Gov. Neil Abercrombie apologized on Monday for casting doubt on a letter from U.S. Sen. Daniel Inouye that urged the governor to name U.S. Rep. Colleen Hanabusa as his successor.
Abercrombie told the Los Angeles Times in an interview last week that whether the letter “could be construed as Sen. Inouye’s dying wish — let me put it this way — is problematic.”
The governor did not dispute that the letter, hand-delivered by retired banker Walter Dods and retired attorney Jeffrey Watanabe in the hour before Inouye died in December 2012, reflected the senator’s preference for Hanabusa. The governor also did not provide any evidence that the letter was not authentic.
But Abercrombie’s comments resurrected speculation, spread by some of the governor’s political allies, that the letter was contrived to pressure the governor to choose Hanabusa. Abercrombie instead appointed Brian Schatz — his lieutenant governor at the time — to replace Inouye.
Schatz and Hanabusa are locked in a close Democratic primary to fill out the remainder of Inouye’s six-year term.
Irene Hirano Inouye, Inouye’s widow, said Monday that Abercrombie’s comments were “hurtful” and “disrespectful.”
“I apologize to the late Sen. Inouye, his wife Irene, his family, friends, and former staff for the comments I made concerning the letter,” Abercrombie said in a statement. “I regret that my comments were interpreted as hurtful and disrespectful to them. That was certainly not my intent. Sen. Inouye was, without a doubt, one of the finest leaders in Hawaii’s history, and a mentor to me.
“Selection of Sen.

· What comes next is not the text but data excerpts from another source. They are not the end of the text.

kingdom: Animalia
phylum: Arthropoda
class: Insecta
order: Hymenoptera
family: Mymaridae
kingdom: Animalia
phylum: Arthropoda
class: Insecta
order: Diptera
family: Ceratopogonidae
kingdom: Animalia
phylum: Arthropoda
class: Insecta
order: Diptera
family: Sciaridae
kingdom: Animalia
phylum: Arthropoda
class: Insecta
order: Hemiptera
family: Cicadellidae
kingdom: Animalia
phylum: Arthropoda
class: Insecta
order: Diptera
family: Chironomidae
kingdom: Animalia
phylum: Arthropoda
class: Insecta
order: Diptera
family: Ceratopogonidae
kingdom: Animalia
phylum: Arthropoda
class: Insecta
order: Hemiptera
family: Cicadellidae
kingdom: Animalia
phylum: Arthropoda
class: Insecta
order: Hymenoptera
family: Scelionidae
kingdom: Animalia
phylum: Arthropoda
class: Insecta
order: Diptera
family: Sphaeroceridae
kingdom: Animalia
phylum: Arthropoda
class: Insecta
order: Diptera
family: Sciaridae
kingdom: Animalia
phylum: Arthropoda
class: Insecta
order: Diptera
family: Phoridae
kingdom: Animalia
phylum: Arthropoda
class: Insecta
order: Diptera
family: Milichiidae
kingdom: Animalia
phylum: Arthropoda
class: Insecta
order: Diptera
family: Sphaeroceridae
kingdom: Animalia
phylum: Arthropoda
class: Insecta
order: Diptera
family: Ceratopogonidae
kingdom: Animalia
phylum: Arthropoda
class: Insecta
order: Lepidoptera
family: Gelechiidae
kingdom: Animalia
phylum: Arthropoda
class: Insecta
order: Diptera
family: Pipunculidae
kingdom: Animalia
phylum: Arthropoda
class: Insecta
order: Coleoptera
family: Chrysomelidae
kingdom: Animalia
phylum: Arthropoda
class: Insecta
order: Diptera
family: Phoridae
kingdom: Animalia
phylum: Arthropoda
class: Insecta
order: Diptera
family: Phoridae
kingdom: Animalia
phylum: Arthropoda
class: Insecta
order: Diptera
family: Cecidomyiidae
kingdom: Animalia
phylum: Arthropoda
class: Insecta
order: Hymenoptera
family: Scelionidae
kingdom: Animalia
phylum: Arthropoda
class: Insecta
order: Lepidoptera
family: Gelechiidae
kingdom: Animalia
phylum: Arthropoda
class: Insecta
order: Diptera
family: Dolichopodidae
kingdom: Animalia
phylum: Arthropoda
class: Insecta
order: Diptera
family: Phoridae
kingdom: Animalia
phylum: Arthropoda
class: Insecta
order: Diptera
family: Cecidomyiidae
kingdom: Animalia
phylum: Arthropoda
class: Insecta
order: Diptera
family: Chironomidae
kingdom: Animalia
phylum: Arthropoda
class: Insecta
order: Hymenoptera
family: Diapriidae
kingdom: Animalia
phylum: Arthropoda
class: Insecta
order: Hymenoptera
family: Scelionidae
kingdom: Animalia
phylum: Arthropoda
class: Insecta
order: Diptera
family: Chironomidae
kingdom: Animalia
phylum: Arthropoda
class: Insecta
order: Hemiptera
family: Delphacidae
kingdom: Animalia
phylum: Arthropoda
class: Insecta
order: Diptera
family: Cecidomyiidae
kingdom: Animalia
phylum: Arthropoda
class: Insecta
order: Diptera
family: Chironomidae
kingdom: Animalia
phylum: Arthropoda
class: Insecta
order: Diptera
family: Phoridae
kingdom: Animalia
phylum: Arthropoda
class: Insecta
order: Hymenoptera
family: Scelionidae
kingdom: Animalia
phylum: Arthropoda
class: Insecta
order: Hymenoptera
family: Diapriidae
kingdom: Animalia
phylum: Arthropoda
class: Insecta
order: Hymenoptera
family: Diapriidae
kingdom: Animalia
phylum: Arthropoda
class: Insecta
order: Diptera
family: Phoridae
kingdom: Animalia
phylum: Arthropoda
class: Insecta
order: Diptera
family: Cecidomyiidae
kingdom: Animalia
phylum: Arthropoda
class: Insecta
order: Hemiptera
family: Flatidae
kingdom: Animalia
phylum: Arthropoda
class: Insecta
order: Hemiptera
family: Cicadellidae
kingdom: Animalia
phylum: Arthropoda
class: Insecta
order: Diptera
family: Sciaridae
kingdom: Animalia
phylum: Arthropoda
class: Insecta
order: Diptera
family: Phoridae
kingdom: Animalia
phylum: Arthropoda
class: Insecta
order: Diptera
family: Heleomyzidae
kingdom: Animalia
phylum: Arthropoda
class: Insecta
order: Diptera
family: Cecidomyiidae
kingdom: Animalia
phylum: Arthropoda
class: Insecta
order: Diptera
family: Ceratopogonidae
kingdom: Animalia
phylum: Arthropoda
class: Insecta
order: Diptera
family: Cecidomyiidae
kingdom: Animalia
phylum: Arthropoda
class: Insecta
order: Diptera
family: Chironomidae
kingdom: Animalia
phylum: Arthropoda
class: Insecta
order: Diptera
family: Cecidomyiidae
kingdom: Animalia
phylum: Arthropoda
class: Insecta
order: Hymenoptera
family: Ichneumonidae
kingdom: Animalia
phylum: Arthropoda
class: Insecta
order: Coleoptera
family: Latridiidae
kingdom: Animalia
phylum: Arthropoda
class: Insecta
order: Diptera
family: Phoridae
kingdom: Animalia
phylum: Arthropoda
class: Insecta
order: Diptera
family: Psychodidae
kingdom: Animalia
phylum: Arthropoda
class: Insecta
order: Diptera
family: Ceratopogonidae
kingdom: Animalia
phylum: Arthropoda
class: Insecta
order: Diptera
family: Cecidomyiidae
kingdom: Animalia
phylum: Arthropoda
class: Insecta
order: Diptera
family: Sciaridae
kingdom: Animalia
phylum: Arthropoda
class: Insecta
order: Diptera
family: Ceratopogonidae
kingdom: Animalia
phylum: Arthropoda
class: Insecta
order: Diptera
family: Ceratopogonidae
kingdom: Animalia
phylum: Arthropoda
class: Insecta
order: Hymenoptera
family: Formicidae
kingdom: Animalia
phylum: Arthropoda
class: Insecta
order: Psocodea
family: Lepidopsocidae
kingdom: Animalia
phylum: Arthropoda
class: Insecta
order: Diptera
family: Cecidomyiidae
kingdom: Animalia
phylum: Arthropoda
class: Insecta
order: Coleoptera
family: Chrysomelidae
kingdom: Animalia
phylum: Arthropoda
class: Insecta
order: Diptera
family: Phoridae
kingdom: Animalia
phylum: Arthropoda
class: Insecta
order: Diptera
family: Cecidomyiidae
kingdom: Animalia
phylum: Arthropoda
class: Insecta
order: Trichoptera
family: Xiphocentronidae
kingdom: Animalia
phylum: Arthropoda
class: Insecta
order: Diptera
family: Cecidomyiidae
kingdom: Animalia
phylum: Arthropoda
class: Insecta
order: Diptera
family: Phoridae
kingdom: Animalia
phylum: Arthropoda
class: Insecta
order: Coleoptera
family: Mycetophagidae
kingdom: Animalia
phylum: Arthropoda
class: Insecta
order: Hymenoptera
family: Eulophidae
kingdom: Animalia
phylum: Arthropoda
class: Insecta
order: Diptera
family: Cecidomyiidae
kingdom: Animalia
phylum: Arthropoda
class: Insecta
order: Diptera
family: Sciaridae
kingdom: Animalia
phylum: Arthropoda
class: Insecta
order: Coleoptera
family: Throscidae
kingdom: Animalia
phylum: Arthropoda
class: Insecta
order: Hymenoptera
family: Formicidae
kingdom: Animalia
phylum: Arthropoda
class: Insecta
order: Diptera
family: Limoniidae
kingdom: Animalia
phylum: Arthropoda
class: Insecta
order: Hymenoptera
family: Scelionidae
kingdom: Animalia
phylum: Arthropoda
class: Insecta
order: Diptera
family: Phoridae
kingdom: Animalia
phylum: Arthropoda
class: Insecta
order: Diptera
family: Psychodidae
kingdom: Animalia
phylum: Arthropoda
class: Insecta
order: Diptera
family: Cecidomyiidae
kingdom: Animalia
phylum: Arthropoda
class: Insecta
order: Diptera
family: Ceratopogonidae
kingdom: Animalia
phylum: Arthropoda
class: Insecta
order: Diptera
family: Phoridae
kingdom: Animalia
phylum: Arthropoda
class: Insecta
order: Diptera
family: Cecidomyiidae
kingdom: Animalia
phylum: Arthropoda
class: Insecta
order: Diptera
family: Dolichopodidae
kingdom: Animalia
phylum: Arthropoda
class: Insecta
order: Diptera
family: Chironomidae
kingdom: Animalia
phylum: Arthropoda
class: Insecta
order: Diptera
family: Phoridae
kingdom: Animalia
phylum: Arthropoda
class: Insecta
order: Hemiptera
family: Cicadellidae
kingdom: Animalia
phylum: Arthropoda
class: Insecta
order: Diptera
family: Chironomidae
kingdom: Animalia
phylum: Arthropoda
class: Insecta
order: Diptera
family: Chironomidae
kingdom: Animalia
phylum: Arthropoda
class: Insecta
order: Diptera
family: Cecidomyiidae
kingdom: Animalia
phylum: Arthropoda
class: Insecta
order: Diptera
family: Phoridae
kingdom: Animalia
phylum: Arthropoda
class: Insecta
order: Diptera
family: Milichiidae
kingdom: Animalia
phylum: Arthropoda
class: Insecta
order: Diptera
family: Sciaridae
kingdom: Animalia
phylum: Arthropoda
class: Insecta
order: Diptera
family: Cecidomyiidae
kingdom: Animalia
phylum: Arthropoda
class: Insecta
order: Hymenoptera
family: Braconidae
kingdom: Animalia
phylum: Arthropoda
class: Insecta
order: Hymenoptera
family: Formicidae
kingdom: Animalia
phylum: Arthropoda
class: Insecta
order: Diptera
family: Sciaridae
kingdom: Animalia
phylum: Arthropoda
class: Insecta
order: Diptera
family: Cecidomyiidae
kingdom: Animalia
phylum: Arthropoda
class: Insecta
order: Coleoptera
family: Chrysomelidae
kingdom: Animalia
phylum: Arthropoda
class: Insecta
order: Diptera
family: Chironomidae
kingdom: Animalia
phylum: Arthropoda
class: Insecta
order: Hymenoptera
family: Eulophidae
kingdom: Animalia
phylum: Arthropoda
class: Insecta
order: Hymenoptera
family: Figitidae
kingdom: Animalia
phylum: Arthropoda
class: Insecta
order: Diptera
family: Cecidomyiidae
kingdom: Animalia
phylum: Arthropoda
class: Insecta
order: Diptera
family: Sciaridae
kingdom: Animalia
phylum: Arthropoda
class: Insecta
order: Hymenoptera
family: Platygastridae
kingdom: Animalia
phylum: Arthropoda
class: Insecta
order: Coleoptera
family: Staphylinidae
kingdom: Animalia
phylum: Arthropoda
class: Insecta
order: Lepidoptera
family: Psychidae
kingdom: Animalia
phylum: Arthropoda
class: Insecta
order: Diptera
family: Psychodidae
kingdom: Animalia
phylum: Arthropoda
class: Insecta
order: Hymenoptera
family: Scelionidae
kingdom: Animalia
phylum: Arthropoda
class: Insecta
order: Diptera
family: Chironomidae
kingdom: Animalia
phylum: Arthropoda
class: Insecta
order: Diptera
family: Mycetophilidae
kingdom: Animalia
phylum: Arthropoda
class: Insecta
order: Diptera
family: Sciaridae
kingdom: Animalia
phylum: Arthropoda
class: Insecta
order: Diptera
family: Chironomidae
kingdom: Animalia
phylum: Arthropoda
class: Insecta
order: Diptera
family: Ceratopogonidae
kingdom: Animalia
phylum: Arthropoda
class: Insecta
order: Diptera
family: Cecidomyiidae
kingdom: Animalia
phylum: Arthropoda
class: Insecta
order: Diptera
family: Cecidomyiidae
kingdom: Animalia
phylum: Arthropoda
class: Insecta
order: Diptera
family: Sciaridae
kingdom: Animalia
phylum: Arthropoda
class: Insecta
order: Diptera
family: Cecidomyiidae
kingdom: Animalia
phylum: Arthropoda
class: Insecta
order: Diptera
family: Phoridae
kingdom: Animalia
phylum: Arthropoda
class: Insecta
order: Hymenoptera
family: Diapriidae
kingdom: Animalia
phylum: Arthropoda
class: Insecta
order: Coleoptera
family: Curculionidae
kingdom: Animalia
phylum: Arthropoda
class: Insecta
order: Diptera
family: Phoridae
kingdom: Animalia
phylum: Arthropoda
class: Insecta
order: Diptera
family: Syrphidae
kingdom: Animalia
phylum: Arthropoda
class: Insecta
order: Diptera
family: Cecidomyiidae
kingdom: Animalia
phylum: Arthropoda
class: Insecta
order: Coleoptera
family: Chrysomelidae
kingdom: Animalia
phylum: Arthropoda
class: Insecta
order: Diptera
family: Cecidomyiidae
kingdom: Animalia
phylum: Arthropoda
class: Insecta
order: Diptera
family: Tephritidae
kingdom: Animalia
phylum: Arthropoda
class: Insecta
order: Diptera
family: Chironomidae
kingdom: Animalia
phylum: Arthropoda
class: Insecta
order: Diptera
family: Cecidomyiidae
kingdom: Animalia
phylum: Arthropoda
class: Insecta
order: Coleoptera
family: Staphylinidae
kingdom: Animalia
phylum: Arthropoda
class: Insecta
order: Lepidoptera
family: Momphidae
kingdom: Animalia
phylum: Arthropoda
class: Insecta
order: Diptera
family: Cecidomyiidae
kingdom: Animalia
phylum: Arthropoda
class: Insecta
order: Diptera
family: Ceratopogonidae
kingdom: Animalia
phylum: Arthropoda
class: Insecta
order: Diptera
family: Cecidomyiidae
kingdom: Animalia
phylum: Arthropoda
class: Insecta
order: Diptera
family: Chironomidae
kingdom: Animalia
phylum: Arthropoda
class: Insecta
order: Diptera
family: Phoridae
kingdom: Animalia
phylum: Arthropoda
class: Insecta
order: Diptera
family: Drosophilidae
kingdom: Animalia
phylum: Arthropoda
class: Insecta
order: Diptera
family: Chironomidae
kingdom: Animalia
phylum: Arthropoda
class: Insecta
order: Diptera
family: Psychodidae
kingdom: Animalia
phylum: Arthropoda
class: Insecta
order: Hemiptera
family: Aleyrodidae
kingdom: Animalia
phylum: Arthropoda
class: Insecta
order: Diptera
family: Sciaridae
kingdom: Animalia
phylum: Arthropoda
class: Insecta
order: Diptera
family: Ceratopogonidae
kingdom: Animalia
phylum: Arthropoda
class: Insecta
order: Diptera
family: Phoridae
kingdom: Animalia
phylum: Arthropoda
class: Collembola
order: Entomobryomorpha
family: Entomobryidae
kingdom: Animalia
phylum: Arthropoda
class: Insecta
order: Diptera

Inouye’s successor was one of the most difficult decisions of my political career. I had three worthy nominees from the Democratic Party to select from. In my discussions with Sen. Inouye, it was clear that he preferred Colleen Hanabusa. In the end, however, he told me, as governor, you have to make the decision you think is best for the people of Hawaii.”